1 CNAF, Enquête qualité, résultats 1997, p. 25.

2 Le « repérage des situations à risques » par informatique apparaît en 1990. Une douzaine de caisses le pratiquent à cette date, 28 en 1993, 40 en 1995, 60 en 1997. Source : Enquête qualité, op. cit., tableau p. 26.

3 Le « taux d’indus » (montant des sommes indûment perçues / montant global versé) est de fait marqué par une tendance à la baisse (4,2 % en 1990, 3,1% en 1995). Pour le RMI, le taux d’indus baisse sensiblement à partir de 1990 (plus de 15 % en 1990, moins de 9 % en 1993, 7 % en 1994, 6,5 % en 1995). Amrouni Isabelle, Buchet Daniel, « Les indus sur prestations… », art. cit., p. 81.

Il faut aussi bien sûr regarder au-delà des frontières institutionnelles. Comme le suggère l‘analyse proposée plus haut, ce qui se donne comme la politique de la CNAF que les caisses locales se devraient d‘appliquer est pour une large part le produit d‘orientations dessinées ailleurs, et en particulier au sein des administrations gouvernementales. Plus encore, c‘est une multitude de produits du travail législatif et réglementaire qui, sans qu‘il y soit directement consacré, affecte le contrôle dans les caisses.

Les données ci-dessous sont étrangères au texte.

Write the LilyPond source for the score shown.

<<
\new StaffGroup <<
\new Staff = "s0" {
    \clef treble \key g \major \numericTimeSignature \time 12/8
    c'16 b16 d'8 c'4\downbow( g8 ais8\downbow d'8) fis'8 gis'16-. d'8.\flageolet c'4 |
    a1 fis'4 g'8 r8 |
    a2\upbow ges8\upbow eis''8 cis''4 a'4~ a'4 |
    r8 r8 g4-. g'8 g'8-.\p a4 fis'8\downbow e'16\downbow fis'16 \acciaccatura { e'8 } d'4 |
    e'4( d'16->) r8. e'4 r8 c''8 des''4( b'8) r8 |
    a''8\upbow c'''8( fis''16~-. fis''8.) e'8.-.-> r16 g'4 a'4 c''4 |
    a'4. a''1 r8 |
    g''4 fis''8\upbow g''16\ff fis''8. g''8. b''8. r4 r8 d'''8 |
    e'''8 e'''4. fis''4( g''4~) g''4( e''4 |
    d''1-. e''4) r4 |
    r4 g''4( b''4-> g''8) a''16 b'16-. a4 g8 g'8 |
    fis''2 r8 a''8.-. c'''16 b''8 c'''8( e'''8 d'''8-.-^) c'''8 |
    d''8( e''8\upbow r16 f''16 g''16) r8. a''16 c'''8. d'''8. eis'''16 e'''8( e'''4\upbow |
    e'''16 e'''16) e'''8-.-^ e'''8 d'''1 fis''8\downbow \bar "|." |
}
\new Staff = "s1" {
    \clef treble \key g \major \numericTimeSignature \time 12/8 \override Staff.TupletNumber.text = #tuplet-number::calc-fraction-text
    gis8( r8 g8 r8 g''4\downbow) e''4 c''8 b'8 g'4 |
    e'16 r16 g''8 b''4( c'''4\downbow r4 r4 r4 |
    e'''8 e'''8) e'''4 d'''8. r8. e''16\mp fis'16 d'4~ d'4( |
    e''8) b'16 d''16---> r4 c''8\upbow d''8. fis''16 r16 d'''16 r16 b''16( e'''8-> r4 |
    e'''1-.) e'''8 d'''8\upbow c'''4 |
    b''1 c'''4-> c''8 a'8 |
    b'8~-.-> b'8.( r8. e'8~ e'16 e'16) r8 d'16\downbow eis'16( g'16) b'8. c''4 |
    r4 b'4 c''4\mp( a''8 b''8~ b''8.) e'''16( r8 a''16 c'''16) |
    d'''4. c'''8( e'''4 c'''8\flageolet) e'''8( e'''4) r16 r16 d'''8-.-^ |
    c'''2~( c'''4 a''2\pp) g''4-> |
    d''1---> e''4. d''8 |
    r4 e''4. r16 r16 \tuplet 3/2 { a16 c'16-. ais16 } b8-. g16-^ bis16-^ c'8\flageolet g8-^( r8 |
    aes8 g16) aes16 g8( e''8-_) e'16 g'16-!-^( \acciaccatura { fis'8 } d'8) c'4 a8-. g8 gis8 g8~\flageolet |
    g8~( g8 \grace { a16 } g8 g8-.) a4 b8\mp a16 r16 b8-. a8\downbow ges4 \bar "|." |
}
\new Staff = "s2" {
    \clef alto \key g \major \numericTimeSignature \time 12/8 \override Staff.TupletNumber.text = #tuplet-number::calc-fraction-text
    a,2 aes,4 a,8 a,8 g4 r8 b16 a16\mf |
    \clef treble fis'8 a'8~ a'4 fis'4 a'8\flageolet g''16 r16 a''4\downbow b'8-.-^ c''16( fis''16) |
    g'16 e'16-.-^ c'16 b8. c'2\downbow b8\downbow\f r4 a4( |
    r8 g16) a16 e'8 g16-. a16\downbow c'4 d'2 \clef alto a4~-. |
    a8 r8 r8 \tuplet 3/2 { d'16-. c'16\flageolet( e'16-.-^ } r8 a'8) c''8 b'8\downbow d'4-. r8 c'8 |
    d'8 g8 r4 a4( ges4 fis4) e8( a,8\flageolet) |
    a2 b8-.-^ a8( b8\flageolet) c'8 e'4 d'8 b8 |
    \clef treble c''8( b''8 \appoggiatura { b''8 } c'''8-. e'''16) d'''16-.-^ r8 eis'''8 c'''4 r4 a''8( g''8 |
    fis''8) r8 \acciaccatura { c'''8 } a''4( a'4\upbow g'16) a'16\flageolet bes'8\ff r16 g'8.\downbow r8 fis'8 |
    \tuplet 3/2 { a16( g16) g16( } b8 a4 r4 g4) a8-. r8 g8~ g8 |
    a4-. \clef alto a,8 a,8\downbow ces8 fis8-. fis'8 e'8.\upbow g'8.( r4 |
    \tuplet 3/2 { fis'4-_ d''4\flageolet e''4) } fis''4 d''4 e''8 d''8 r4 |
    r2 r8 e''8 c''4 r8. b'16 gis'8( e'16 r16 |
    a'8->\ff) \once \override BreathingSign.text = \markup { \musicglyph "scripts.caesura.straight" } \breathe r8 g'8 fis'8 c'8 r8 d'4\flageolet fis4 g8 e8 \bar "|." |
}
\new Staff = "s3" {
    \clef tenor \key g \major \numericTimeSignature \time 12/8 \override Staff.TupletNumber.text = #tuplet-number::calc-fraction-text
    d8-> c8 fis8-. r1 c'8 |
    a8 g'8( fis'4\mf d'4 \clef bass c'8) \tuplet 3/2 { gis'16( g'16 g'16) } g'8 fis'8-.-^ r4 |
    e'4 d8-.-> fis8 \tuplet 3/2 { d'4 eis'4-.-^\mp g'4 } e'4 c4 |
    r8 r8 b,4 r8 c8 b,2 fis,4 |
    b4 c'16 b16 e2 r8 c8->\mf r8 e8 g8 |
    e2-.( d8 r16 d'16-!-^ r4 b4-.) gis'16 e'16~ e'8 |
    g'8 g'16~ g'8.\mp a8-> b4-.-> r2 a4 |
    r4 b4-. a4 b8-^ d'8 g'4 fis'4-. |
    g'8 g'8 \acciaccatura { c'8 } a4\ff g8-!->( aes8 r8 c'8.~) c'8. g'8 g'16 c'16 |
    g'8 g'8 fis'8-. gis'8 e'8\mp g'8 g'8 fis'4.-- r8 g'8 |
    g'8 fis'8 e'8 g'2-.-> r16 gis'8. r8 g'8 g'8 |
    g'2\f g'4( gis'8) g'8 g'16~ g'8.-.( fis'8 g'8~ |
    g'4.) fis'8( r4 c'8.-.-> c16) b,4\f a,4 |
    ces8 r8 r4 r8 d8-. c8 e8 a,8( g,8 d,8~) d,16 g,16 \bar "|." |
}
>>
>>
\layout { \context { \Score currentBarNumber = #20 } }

Que l‘on pense par exemple à la suppression de la fiche d‘état civil, jusqu‘alors systématiquement demandée comme justificatif d‘identité1. Que l‘on pense également à l‘obligation consignée depuis peu dans une circulaire ministérielle de procéder systématiquement à un recouvrement contentieux des indus au-delà de cinq cents francs. Ce sont aussi toutes ces mesures techniques et ponctuelles qui orientent les pratiques de contrôle.